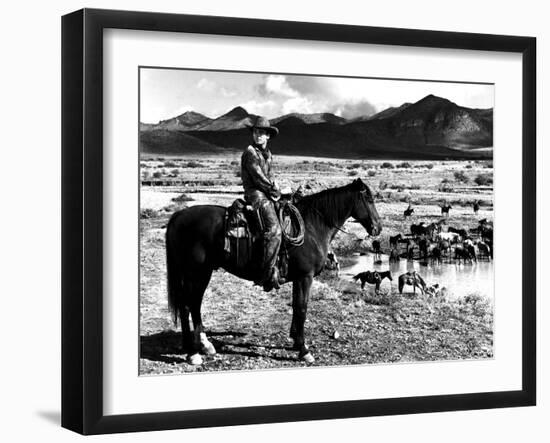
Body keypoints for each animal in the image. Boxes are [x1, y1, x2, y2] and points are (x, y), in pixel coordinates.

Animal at [166, 179, 382, 366]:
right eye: (369, 199)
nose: (378, 228)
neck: (312, 227)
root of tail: (179, 216)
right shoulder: (305, 277)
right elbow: (302, 308)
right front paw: (304, 350)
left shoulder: (299, 278)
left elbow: (296, 306)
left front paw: (295, 340)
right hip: (195, 272)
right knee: (187, 306)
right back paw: (192, 353)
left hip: (202, 272)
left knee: (193, 304)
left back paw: (204, 345)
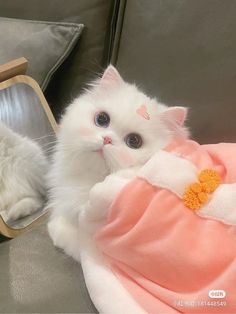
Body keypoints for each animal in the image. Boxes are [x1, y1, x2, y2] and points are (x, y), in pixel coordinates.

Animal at [47, 65, 188, 262]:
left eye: (134, 141)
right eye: (102, 119)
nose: (106, 139)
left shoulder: (87, 241)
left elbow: (64, 232)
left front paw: (54, 225)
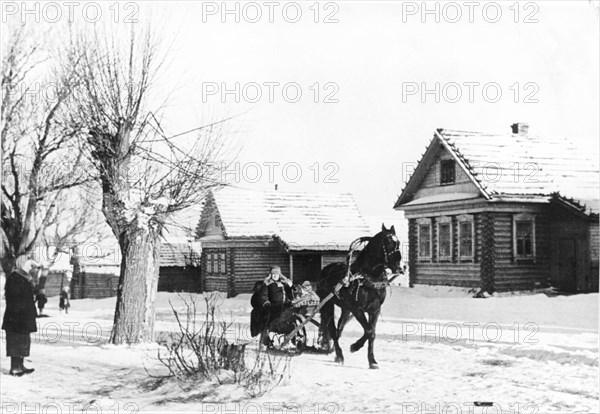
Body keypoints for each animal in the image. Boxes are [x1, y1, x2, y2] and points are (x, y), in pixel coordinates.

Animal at [314, 225, 404, 370]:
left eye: (399, 243)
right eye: (388, 242)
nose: (399, 267)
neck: (369, 278)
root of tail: (325, 270)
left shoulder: (375, 310)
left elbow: (372, 333)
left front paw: (372, 360)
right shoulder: (357, 309)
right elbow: (368, 330)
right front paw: (354, 347)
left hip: (346, 309)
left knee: (339, 329)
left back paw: (336, 353)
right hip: (328, 304)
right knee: (333, 330)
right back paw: (339, 355)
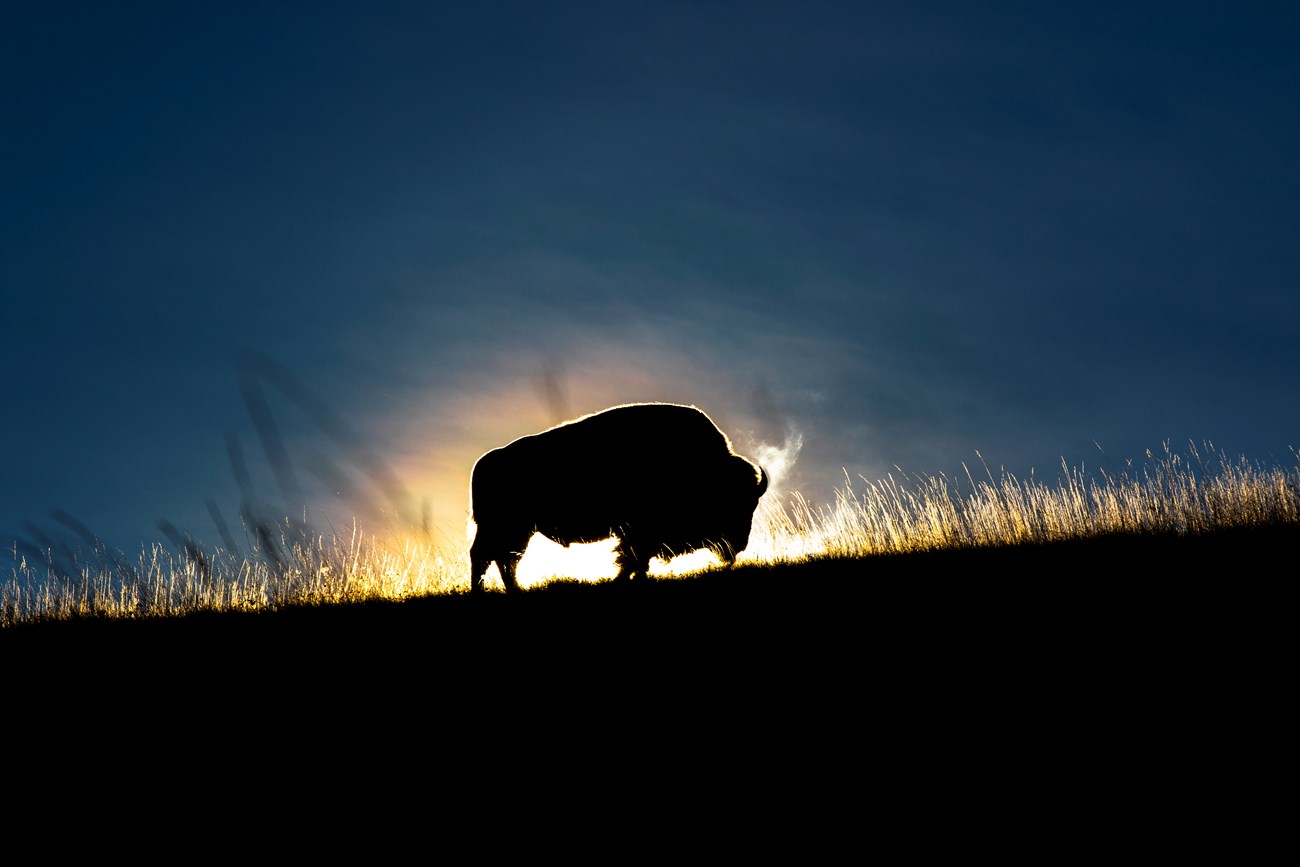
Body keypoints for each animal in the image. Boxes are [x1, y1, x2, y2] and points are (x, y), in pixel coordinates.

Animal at [470, 402, 764, 592]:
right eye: (735, 503)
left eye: (752, 504)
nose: (739, 545)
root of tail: (485, 463)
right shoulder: (640, 531)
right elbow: (632, 557)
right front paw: (622, 581)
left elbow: (636, 560)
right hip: (505, 528)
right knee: (489, 557)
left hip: (516, 530)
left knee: (501, 558)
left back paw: (512, 590)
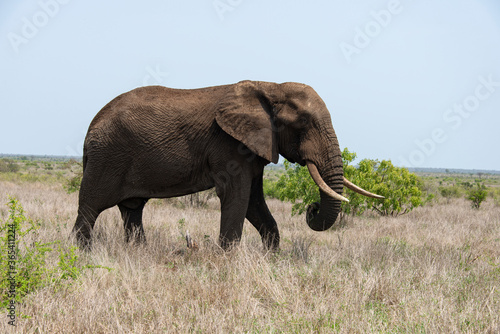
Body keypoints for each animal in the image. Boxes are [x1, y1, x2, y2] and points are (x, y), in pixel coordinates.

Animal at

### Activity:
Transcribe all the data word for word; the images stay out.

### Problem solution:
Body keypoints for each animal in the image. Boxes are [x1, y1, x2, y2] and points are (x, y), in pixel coordinates.

Animal at [166, 179, 382, 366]:
right eye: (369, 199)
nose: (378, 228)
neck: (312, 227)
root of tail: (179, 216)
right shoulder: (305, 277)
right elbow: (302, 308)
right front paw: (304, 350)
left shoulder: (299, 278)
left elbow: (296, 306)
left front paw: (295, 340)
right hip: (195, 272)
right knee: (187, 306)
right back paw: (192, 353)
left hip: (202, 272)
left knee: (193, 304)
left back paw: (204, 345)
Body keypoints for each animal in the image. Boxes are [x1, y1, x2, y2] and points are (x, y), in pixel coordinates.

Animal at [47, 65, 188, 262]:
left eye: (134, 141)
right eye: (102, 119)
nose: (106, 139)
left shoulder: (87, 241)
left elbow: (64, 232)
left front paw: (54, 225)
Body keypoints for each animal in the image. Boxes are [x1, y1, x2, y2] and points are (x, y), in pixel coordinates.

Animal at [314, 225, 404, 370]:
left eye: (399, 243)
right eye: (388, 242)
nose: (399, 267)
neck: (369, 278)
root of tail: (325, 270)
left shoulder: (375, 310)
left elbow: (372, 333)
left front paw: (372, 360)
right shoulder: (357, 309)
right elbow: (368, 330)
right front paw: (354, 347)
left hip: (346, 309)
left knee: (339, 329)
left back paw: (336, 353)
right hip: (328, 304)
right knee: (333, 330)
right back paw: (339, 355)
Body keypoints for each animal in the image. Boxes are [x1, y1, x2, y2] and points are (x, y), in pixel coordinates.

Animal at [470, 402, 764, 592]:
right eye: (735, 503)
left eye: (752, 504)
nose: (739, 545)
root of tail: (485, 463)
right shoulder: (640, 531)
right elbow: (632, 557)
right front paw: (622, 581)
left elbow: (636, 560)
right hip: (505, 528)
right knee: (489, 557)
left hip: (516, 530)
left knee: (501, 558)
left back paw: (512, 590)
Body keypoints for each animal in the image. Boxes are [x1, y1, x2, y2] and points are (x, y), in pixel coordinates.

Animal at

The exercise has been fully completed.